• Document text:
Segment Open
12.3 Test theory

Test theory is grounded on statistics and the theory of probability. It assumes that the values assigned to the observations (i.e., subjects' responses) constitute a scale. The final goal of test theory is to locate the subjects or the stimuli along a continuum of a non-observable attribute (i.e., a latent trait).

12.3.1 What is a test?

A test is a device or procedure in which a sample of a respondent's behavior in a specified domain is obtained, evaluated, and scored using a standardized process (Standards for Educational and Psychological Tests, 2014). On the one hand, psychological tests include instruments measuring the correctness or quality of the responses (e.g., measures of ability, aptitude). On the other hand, tests are also used to measure attitudes, preferences, and predispositions (e.g., measures of personality, mental health, cognitive functioning, attitudes).

CAUTION!
Segment Closed
• Extracted material:
Segment Open
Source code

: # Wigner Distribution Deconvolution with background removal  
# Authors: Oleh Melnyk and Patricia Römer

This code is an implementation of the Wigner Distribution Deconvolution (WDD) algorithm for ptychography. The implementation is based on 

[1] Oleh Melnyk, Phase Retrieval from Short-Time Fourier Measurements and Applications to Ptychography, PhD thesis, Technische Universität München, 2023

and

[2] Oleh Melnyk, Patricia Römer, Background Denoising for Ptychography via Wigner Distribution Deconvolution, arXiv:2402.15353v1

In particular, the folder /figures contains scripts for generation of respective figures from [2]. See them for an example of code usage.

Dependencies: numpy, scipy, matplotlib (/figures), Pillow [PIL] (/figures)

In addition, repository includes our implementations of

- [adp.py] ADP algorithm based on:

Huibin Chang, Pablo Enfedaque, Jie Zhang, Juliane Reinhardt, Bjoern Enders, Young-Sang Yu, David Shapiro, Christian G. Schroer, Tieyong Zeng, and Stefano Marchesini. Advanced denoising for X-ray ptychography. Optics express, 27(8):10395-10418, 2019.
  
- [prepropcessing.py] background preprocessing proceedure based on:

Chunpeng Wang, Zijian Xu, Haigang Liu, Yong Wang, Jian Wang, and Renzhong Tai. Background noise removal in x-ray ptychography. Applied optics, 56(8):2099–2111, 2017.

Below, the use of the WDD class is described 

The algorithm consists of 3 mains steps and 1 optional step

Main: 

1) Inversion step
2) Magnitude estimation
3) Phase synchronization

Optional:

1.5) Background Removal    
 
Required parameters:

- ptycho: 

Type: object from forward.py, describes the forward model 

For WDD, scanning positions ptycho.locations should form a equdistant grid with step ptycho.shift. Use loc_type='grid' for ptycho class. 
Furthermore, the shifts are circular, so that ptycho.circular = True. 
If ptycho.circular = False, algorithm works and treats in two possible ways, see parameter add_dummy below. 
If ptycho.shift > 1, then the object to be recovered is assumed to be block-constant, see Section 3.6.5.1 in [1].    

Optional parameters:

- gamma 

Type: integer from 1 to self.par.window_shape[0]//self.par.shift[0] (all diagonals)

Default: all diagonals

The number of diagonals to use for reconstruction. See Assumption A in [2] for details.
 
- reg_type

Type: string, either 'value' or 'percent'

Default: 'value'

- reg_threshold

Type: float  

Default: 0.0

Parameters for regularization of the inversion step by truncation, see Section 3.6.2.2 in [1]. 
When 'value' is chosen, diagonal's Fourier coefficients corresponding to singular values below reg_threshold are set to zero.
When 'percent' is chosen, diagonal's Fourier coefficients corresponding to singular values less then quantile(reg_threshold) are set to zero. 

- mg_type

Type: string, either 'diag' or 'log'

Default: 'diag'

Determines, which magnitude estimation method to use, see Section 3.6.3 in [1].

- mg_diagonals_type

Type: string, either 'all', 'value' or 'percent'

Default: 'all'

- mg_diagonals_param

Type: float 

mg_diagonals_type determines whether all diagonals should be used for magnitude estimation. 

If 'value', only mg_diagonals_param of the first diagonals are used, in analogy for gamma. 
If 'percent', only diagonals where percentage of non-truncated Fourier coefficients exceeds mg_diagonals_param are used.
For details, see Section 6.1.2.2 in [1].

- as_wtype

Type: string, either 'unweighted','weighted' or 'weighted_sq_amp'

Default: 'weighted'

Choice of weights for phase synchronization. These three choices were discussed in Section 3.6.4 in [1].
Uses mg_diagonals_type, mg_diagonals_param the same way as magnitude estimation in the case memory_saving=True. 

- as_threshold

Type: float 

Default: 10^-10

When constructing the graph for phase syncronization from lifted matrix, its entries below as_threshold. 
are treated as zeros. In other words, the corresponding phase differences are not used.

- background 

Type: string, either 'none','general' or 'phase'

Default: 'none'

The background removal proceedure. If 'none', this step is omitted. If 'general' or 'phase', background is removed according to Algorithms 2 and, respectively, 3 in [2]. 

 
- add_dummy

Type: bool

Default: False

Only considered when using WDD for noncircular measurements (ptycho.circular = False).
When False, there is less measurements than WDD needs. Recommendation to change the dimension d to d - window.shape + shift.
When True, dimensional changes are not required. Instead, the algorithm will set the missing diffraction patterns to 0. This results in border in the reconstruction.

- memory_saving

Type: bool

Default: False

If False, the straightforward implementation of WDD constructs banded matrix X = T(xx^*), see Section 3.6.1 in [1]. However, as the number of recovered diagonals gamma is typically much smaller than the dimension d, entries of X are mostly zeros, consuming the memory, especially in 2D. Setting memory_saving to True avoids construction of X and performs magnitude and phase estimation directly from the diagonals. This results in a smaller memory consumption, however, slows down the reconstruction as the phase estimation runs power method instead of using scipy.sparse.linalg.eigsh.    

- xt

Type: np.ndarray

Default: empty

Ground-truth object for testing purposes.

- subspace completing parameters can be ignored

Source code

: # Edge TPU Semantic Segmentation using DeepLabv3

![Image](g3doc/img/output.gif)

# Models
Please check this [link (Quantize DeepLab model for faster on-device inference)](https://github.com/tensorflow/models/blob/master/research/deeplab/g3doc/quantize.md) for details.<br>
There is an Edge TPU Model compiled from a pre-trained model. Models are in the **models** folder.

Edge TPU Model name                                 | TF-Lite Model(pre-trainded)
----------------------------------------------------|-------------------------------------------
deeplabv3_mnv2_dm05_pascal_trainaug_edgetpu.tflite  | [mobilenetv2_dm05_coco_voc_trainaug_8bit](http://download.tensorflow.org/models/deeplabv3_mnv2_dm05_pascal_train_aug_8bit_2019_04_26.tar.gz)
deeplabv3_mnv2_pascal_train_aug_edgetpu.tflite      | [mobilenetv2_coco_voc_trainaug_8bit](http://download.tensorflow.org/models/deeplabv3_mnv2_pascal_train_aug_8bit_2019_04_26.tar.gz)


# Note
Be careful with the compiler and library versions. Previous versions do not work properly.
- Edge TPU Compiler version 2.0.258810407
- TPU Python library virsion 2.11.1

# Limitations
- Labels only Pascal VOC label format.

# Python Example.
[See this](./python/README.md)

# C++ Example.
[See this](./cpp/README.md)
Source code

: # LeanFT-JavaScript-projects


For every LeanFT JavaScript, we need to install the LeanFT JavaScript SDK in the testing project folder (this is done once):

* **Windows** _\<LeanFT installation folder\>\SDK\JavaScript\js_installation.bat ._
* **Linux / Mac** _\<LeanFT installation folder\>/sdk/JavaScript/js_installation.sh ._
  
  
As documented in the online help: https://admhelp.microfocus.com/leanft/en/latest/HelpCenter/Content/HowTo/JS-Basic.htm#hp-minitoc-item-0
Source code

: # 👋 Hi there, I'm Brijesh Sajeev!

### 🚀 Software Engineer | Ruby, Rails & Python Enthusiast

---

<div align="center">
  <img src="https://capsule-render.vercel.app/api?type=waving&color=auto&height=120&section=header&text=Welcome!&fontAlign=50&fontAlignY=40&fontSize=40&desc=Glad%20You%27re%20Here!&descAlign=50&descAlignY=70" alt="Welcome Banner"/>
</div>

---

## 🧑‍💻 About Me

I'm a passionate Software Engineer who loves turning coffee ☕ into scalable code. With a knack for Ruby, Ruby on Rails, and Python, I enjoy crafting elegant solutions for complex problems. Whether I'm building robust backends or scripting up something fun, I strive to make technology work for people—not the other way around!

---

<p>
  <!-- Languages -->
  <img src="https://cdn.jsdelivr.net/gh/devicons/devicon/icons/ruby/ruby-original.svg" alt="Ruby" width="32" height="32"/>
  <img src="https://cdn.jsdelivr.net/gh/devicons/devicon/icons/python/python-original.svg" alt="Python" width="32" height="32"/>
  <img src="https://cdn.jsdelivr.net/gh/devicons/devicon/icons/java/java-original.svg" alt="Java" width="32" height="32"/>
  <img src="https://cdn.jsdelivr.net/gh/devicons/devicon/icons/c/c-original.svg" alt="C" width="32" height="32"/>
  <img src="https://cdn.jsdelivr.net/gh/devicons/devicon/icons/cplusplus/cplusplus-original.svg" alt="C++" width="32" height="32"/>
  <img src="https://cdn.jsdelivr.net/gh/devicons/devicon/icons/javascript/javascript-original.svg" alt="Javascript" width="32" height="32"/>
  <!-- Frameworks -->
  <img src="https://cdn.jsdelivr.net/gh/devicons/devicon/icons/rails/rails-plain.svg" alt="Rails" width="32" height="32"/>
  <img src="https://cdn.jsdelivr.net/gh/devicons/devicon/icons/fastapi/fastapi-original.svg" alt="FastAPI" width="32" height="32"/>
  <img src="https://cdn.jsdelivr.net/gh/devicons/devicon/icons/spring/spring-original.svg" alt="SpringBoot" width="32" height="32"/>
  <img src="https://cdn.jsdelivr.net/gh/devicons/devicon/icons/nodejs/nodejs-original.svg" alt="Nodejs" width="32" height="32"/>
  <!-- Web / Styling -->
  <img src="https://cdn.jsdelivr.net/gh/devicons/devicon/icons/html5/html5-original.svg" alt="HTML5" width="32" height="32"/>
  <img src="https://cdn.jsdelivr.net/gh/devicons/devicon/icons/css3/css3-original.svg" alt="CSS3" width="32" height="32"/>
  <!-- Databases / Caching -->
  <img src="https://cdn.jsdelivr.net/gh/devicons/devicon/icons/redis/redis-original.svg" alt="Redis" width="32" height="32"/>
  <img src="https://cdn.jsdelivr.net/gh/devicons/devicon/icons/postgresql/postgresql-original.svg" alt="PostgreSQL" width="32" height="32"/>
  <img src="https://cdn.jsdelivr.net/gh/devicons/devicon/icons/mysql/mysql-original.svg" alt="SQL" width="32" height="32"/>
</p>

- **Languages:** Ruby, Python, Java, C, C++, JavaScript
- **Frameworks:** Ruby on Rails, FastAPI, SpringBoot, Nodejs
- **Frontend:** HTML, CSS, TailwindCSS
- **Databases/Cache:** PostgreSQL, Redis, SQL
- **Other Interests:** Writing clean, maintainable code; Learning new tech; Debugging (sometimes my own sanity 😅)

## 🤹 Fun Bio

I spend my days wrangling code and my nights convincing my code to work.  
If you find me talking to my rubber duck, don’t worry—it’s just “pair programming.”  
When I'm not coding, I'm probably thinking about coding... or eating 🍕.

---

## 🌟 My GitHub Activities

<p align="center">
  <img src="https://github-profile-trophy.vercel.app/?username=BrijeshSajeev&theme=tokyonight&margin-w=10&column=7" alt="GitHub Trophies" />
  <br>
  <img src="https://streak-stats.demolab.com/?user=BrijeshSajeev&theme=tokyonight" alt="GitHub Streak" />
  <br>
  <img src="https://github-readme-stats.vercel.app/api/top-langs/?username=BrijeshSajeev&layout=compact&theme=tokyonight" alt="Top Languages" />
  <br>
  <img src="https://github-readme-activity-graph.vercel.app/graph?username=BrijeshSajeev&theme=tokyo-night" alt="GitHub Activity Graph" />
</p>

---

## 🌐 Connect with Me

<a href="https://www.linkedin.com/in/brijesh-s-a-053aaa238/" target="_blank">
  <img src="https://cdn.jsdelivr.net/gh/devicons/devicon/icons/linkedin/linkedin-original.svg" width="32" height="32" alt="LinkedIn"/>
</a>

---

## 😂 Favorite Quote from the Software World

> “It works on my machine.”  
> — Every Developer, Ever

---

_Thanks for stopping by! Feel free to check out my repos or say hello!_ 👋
Segment Closed
• Apply what you read:
a: In the test theory text, what is the final goal of test theory?
b: Which kinds of measures does the test theory text name as tests of attitudes, preferences, and predispositions? List all of them.

• Outputs by task:
a: To locate the subjects or the stimuli along a continuum of a non-observable attribute (a latent trait).

b:
- Measures of personality
- Measures of mental health
- Measures of cognitive functioning
- Measures of attitudes